Parsing mailing lists to detect communication patterns.
Welcome to the MailingListParser project! The main objective of this project is to develop a mailing list parser to extract information from a mailing list such as senders,receivers, time stamps etc and then use this to construct an organizational (or communication) structure like conversation thread hypergraphs for further analysis. We utilize social network analysis techniques to examine the relationships between authors on common mailing lists like LKML, Sakai etc. Study of these interactions on different levels helps us in deriving the local and global communication patterns between users on different threads. This project draws its inspiration from various fields such as data mining, graph theory, information retrieval and inferential modelling in order to form predictive models that help in understanding certain intricate characteristics of a social network. This involves analyzing graphs with, say, authors as nodes and their correspondences as edges, to study the details about various network graph properties such as density, size, node centrality, degree, connectedness etc.
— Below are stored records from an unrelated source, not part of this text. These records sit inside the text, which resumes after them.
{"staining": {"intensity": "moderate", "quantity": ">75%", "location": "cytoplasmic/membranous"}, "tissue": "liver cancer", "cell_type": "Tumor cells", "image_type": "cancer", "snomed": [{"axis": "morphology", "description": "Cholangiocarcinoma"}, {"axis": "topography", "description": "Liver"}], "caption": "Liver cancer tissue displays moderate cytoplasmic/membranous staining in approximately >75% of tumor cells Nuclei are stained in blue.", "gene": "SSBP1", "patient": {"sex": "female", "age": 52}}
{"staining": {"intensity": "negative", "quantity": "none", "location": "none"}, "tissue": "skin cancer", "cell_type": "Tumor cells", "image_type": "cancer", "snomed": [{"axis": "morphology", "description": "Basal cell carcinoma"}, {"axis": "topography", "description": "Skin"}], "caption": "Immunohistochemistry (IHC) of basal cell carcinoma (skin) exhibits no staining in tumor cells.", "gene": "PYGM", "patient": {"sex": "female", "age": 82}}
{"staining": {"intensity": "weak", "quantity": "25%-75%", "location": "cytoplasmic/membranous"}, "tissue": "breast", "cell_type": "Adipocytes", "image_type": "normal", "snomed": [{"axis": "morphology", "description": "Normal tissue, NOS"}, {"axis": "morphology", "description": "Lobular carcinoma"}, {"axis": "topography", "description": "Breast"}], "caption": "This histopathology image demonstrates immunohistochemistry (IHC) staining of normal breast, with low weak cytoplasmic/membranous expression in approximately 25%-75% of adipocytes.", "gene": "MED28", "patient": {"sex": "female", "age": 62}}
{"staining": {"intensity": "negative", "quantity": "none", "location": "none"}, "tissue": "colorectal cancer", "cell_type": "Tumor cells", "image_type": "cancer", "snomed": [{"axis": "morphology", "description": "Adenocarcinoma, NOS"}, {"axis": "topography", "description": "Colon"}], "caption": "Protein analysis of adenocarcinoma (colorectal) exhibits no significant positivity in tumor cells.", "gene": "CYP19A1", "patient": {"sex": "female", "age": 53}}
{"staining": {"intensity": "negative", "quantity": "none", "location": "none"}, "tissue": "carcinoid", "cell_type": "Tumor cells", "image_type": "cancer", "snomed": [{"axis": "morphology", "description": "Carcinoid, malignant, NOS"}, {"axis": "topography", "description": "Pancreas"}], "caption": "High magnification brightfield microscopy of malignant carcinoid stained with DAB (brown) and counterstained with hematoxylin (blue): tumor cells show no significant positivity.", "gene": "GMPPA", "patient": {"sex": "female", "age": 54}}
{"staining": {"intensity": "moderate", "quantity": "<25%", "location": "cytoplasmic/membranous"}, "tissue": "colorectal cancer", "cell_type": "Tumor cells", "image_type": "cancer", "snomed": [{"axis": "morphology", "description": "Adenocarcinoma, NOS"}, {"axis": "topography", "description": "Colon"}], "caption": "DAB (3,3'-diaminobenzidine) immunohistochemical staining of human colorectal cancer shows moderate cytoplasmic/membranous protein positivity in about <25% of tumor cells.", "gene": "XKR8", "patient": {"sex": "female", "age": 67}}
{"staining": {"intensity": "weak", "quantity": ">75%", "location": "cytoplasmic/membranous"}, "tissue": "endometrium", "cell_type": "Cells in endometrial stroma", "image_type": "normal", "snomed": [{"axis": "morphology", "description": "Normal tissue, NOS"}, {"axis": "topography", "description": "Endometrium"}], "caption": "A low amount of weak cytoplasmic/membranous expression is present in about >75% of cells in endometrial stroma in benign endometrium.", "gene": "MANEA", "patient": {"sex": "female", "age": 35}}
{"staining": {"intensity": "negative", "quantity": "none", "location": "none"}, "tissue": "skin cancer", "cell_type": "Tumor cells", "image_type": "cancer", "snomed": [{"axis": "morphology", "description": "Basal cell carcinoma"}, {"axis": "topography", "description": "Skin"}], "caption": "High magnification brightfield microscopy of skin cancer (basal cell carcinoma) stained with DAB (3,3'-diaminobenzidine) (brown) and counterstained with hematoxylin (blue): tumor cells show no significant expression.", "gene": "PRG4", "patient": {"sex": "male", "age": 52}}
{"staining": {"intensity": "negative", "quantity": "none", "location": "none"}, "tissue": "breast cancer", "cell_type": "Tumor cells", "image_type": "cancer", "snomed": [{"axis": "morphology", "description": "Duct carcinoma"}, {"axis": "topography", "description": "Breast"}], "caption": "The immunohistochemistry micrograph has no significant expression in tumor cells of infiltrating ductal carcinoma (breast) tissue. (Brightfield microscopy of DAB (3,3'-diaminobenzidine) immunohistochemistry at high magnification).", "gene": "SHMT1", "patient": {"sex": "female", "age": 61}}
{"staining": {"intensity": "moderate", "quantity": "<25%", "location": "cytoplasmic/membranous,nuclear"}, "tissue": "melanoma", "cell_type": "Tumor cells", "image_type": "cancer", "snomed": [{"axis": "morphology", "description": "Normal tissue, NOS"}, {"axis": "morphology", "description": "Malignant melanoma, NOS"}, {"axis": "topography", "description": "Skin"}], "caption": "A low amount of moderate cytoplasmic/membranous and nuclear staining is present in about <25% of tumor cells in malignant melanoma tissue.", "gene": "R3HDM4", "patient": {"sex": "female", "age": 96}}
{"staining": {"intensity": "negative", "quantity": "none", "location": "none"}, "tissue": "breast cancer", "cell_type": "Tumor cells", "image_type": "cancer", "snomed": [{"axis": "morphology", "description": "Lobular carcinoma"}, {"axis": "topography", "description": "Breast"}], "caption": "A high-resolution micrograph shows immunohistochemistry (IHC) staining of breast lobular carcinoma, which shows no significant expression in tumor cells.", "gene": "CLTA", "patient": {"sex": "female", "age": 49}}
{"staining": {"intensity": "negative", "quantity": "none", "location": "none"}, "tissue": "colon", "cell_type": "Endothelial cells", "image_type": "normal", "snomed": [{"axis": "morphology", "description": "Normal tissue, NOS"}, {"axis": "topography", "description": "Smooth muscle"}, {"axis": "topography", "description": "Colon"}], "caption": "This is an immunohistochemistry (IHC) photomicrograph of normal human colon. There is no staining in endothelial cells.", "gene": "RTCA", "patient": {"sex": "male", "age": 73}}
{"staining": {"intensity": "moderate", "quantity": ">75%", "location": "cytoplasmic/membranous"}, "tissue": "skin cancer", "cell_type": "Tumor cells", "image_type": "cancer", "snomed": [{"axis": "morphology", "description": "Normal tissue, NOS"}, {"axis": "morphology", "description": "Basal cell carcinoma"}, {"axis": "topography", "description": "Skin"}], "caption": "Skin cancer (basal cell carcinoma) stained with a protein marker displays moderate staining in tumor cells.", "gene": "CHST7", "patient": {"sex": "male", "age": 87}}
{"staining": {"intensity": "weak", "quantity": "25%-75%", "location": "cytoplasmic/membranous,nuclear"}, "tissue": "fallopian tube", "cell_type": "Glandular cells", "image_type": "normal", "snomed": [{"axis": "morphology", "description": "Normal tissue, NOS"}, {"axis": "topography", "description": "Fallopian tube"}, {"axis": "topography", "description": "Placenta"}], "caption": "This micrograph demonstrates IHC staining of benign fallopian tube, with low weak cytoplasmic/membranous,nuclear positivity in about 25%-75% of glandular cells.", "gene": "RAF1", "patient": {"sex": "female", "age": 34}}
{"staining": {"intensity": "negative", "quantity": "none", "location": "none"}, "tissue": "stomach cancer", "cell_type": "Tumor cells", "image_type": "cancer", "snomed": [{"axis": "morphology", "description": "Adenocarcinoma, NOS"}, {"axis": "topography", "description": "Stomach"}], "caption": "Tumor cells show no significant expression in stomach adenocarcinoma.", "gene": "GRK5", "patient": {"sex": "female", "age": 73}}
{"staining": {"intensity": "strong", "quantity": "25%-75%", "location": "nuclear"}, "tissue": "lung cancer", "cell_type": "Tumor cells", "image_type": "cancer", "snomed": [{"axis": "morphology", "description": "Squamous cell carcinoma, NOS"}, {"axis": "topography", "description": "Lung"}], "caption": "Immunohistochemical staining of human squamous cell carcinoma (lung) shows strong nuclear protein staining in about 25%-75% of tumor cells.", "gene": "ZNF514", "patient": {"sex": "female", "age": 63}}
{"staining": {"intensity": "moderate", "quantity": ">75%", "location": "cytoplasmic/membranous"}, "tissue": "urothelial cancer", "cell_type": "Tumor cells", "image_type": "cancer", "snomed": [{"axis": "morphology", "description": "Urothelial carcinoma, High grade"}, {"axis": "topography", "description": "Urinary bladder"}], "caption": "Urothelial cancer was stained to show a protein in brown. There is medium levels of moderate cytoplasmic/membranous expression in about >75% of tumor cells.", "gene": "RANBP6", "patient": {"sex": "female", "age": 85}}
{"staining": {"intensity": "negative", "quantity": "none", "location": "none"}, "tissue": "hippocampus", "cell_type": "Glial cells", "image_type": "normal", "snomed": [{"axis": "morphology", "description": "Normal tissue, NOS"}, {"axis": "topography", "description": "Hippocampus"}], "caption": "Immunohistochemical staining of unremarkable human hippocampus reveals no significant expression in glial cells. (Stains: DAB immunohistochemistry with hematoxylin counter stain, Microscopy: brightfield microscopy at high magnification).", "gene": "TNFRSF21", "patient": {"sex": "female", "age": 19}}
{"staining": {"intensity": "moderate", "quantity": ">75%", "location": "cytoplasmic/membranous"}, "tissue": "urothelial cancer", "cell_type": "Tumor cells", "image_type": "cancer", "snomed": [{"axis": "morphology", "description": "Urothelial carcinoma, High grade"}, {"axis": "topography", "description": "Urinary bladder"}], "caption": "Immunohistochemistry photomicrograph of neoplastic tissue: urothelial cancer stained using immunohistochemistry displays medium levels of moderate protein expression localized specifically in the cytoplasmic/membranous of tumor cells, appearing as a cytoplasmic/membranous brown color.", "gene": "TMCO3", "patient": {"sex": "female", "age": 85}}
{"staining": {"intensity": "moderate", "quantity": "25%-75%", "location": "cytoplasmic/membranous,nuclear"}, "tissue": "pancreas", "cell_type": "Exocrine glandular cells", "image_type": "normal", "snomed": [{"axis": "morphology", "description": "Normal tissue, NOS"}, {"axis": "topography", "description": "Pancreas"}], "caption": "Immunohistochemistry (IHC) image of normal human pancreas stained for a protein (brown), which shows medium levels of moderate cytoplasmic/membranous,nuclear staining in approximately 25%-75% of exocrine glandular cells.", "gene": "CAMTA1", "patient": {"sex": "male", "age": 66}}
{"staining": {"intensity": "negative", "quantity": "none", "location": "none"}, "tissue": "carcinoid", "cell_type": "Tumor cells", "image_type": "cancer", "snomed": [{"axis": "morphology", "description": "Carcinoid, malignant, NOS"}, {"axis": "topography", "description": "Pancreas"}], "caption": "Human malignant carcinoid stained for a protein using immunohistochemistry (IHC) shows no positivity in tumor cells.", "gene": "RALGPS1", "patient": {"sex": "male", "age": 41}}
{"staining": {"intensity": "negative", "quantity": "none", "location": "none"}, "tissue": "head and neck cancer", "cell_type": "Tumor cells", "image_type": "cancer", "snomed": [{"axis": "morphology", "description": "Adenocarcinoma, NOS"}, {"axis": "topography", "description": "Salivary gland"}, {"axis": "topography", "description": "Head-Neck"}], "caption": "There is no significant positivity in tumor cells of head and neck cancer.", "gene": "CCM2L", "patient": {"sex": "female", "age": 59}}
The library's working has been modularised into many modules namely input, analysis and util. The test_driver.py file presents a brief overview of how one can use MailingListParser for parsing and analysis.
Some of the visualisable sample outputs can be seen here, categorized into various datasets, giving an idea about this project's capabilites and as to what kind of insights we can and we plan to derive from the datasets.
MailingListParser uses Sphinx Python Documentation Generator for generating documentation of the library. The documentation is setup to work with Google Style Docstrings which eases the documentation writing process.
The documentation can be found under 'docs/' whose updation has been made automatic by the a bash script which otherwise requires to run make html
in the 'docs/' directory after every commit.
You can view the documentation hosted on gh-pages
here.
Presently, MailingListParser has various end-to-end implemented which reside in the test directory. We use py.test as the unit test framework and you can get a comprehensive idea of the various use cases of each of the modules from the corresponding tests.
MailingListParser depends on various third-party libraries which are listed in requirements.txt.
Run pip install -r requirements.txt
in the root directory to install these dependencies.
MailingListParser is available under the MIT License